Un mystère vieux de 50 ans: le vol du cœur du frère André

Martin Lavallée
Vous viendrait-il à l’idée de dérober le cœur d’un défunt, fût-il dans un bocal? C’est pourtant ce morbide événement qui est arrivé il y a 50 ans, lorsque le cœur du frère André a été volé à l’oratoire Saint-Joseph. Revoyons les détails de cette étrange histoire qui recèle encore des mystères...
Alfred Bessette (1845-1937), dit le frère André, est un des personnages les plus populaires du XXe siècle au Québec. Canonisé en 2010, il a été l’objet de son vivant d’une fervente admiration de la part des fidèles, qui se déplaçaient par milliers pour venir le rencontrer. Car celui qui fut d’abord portier au collège Notre-Dame aurait aussi été à l’origine de nombreuses guérisons miraculeuses durant sa vie, en utilisant de l’huile de Saint-Joseph ou en adressant des prières à ce saint patron de l’Église catholique, qu’il vénérait. C’est d’ailleurs le frère André qui est à l’origine de la fondation de l’oratoire Saint-Joseph, en 1904.

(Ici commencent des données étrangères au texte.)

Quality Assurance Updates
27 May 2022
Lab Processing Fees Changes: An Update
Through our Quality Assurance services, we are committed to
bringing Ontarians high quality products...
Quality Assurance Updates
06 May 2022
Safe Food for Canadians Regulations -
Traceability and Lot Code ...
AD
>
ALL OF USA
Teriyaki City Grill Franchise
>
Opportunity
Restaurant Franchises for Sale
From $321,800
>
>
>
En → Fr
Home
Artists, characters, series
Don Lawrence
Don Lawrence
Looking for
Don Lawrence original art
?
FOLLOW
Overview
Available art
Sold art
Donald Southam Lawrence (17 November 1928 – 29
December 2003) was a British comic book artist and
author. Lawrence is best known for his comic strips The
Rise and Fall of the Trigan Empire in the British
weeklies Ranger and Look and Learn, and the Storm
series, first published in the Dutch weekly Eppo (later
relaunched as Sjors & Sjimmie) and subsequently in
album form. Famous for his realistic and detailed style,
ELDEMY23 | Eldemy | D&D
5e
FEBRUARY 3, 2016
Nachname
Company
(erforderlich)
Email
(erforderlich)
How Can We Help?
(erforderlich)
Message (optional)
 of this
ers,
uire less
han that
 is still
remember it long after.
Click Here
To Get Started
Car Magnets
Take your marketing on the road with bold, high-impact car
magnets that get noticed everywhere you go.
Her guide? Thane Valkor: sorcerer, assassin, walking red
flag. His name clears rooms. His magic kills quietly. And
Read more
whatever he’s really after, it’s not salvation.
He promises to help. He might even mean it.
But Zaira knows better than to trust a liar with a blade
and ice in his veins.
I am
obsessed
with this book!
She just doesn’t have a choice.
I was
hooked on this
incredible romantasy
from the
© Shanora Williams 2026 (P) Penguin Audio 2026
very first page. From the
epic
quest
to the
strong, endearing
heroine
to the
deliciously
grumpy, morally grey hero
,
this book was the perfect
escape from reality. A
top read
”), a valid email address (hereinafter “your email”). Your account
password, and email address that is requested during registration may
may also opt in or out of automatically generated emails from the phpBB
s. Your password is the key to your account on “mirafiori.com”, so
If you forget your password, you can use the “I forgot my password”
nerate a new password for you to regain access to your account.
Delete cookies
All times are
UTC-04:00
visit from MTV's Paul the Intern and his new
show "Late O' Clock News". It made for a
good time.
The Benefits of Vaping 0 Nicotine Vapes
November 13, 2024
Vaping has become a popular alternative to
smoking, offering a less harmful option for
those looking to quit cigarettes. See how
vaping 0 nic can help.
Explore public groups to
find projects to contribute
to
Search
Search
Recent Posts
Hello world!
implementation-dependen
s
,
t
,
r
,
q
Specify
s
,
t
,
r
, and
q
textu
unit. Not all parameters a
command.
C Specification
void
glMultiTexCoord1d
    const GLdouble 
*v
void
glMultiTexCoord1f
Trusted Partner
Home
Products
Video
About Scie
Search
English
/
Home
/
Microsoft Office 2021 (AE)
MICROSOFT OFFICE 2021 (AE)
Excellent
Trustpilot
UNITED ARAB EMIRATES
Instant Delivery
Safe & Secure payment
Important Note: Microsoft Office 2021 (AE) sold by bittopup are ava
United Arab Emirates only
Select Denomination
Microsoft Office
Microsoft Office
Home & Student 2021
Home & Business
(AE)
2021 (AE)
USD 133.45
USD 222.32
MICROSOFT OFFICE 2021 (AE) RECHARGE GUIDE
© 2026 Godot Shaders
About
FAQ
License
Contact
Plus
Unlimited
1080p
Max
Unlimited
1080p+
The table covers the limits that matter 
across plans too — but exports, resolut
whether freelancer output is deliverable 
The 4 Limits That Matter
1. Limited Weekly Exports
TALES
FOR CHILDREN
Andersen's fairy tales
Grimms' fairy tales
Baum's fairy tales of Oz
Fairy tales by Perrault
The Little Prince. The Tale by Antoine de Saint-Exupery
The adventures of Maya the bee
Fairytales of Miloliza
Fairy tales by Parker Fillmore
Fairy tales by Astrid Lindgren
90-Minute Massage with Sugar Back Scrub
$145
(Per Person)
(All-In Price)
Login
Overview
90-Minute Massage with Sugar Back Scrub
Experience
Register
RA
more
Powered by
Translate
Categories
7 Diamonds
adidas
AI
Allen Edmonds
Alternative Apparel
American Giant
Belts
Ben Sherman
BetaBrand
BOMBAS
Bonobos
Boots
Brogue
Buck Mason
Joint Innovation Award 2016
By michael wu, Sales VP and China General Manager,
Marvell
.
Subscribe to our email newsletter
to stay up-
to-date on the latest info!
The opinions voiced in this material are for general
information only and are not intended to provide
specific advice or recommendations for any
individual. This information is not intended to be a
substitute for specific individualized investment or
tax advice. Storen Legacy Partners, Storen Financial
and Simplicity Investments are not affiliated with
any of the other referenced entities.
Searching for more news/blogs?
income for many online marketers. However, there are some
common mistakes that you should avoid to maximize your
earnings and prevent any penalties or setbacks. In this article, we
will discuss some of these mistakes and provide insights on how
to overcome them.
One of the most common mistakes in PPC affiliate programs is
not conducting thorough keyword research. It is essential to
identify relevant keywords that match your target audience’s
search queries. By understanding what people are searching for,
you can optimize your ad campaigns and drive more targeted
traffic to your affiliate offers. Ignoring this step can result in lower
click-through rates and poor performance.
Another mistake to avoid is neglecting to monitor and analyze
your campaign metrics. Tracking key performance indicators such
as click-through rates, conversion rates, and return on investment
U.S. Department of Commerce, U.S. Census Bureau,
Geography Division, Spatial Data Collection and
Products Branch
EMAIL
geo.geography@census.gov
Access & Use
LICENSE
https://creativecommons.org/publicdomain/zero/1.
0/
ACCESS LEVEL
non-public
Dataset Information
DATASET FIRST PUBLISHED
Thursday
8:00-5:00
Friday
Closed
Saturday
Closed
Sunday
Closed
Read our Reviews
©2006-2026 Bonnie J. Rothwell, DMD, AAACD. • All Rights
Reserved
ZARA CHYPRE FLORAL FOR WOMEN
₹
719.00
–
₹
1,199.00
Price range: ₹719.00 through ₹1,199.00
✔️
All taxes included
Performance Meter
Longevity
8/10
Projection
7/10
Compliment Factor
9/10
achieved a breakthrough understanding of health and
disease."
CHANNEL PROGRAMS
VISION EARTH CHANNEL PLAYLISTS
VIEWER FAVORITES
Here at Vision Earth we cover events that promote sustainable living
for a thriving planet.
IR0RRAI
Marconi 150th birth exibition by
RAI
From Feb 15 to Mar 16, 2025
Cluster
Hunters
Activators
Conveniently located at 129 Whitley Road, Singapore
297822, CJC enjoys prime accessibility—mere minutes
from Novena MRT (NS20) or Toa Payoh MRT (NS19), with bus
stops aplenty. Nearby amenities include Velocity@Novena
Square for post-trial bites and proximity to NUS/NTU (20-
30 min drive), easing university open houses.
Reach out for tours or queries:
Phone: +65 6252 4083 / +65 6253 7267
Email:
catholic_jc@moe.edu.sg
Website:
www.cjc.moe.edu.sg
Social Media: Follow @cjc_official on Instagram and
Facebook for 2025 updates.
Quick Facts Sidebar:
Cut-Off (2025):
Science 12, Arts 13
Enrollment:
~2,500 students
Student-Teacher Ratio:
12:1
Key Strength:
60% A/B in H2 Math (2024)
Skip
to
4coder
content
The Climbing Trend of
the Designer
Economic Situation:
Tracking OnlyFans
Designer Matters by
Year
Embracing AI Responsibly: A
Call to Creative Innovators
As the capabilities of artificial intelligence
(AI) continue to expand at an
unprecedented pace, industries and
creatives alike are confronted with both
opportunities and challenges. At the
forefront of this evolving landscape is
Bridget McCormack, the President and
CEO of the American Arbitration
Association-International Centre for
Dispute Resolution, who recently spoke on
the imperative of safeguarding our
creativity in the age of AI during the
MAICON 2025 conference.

Après sa mort, en 1937, la congrégation de Sainte-Croix à laquelle il appartenait désire garder sa présence vivante pour les catholiques en renouant avec une vieille pratique française datant du Moyen Âge, qui consistait à conserver le cœur des saints et des rois à titre de témoin matériel de ces gens illustres, considérés comme divins.
Le cœur du frère André sera ainsi conservé dans un bocal installé sur un piédestal en marbre au dernier étage de l’oratoire. C’est à cet endroit, après son décès, que les fidèles peuvent venir prier et adorer la relique... jusqu’à sa mystérieuse disparition dans la nuit du 15 au 16 mars 1973.
Un vol sans effraction!
Ce sont les pères de Sainte-Croix, qui administrent l’oratoire, qui découvrent le 16 mars que le cœur du frère André a disparu. La police est aussitôt alertée et ouvrira une enquête. Fait étrange: la relique a été dérobée sans qu’aucun signe d’effraction n’ait été relevé, ce qui laisse supposer que les voleurs possédaient les 5 clés permettant d’accéder à la relique, ou qu’ils ont eu l’aide d’un complice à l’intérieur.
Le lendemain, le vol est rendu public par les médias, créant une commotion au Québec. La une du Journal de Montréal du 17 mars est notamment explicite: «On a volé le cœur du frère André!»
Deux jours après le vol, les ravisseurs contactent Le Journal et réclament une rançon de 50 000$ en échange de la relique, ce que les autorités de l’oratoire refusent catégoriquement, arguant qu’un cœur n’a aucune valeur financière pour l’Église catholique. Pendant des mois, l’affaire stagne et aucun développement ne permet de résoudre l’énigme.

La relique retrouvée
Un matin de décembre 1974, 21 mois après sa disparition, le chroniqueur Claude Poirier reçoit un appel d’une personne anonyme qui affirme connaître l’endroit où se trouve la relique. Guidé par les indications de cet informateur et accompagné de l’avocat Frank Shoofey, Poirier se rend le 21 décembre 1974 dans le sous-sol d’un appartement du sud de Montréal, où le cœur du frère André est finalement retrouvé intact.
Les voleurs, qui ont échoué à obtenir la rançon, n’ont jamais été débusqués et le mystère quant à leur identité reste complet. Quant au cœur du frère André, il a retrouvé sa place à l’oratoire, pour la plus grande joie des fidèles et admirateurs.